Islam: Sunni
The religion of Islam has several sects or branches, of whcih the largest denomination is the Sunni (Sunnah) interpretation.
Sunni Islam is based on the belief that the Prophet Muhammad died without appointing a successor to lead the Muslim community (ummah). According to Sunni Muslims, after Muhammad's death, the confusion that ensued from not having a person to head the community led to the election of Abu Bakr, the Prophet's close friend and father-in-law, as the first Caliph. This contrasts with the Shi'a Muslim belief that Muhammad himself appointed his first successor to be Ali ibn Abi Talib as the first Caliph and the first Muslim imam. The sectarian split that occurred in Islam between Sunni and Shi'a Muslims is based upon this early question of leadership.

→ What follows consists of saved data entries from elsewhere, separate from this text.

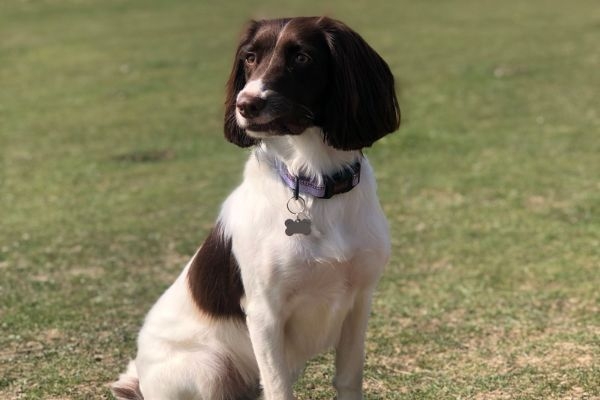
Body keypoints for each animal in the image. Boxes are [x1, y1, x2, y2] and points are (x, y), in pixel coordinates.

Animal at [112, 15, 404, 400]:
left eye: (302, 58)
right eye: (249, 58)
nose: (245, 103)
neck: (314, 182)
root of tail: (139, 377)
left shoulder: (359, 301)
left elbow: (348, 378)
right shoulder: (264, 312)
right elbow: (279, 388)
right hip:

Thirty years after Muhammad's death, the various factions of the Islamic faith were embroiled in a civil war known as the Fitna. Many of Muhammad's relatives and companions were involved in the power struggle, and the war finally stabilized when Mu'awiyya , the governor of Syria, took control of the Caliphate. This marked the rise of the Umayyad dynasty which ruled Islam until 750. Three sects of Islam developed and emerged at the conclusion of the Fitna: Sunni and Shi'a Islam, and the Khwarij sect, which is generally rejected by Islamic scholars as illegitimate and is today only practiced in Yemen and Oman. Islamic sects that have materialized since the 7th century Fitna, such as The Nation of Islam, are not regarded as legitimate Muslims by Sunni Muslims.
Traditional Islamic law, or Shari'a, is interpreted in four different ways in Sunni Islam. The schools of law, or madhab, developed in the first four centuries of Islam. The four schools of law are the Hanafi, Maliki, Shafi'i, and Hanbali traditions, each based on the beliefs of their founders. Some Sunni Muslims say that one should choose a madhab and then follow all of its rulings. Other Sunnis say that it is acceptable to mix madhabs, to accept one madhab's ruling regarding one issue, and accept another madhab's ruling regarding a different issue. Sunnis also view the hadith, or Islamic oral law, differently than Shi'a Muslims. Hadith are found in several collections, and Sunnis view some of these collections to be more holy and authentic than others, especially the Bukhari collection of hadith.
Even though the main split in Islamic practice is between Sunni and Shi'a Muslims, there are several rifts within the Sunni community. There are some liberal and more secular movements in Sunni Islam that say that Shari'a is interpreted on an individual basis, and that reject any fatwa or religious edict by religious Muslim authority figures. There are also several fundamentalist movements in Sunni Islam, which reject and sometimes even persecute liberal Muslims for attempting to compromise traditional Muslim values. The Muslim Brotherhood and Jamaat-e-Islami organizations are fundamentalist Islamic groups that have given rise to offshoot groups like Hamas who wish to destroy secular Islam and Western society through terrorism to bring back to the world a period of religious Muslim rule.
Some estimates say that Muslims constitute 20 percentof the world's population. Although the exact demographics of the branches of Islam are disputed, most scholars believe that Sunni Muslims comprise 87-90 percent of the world's 1.5 billion Muslims.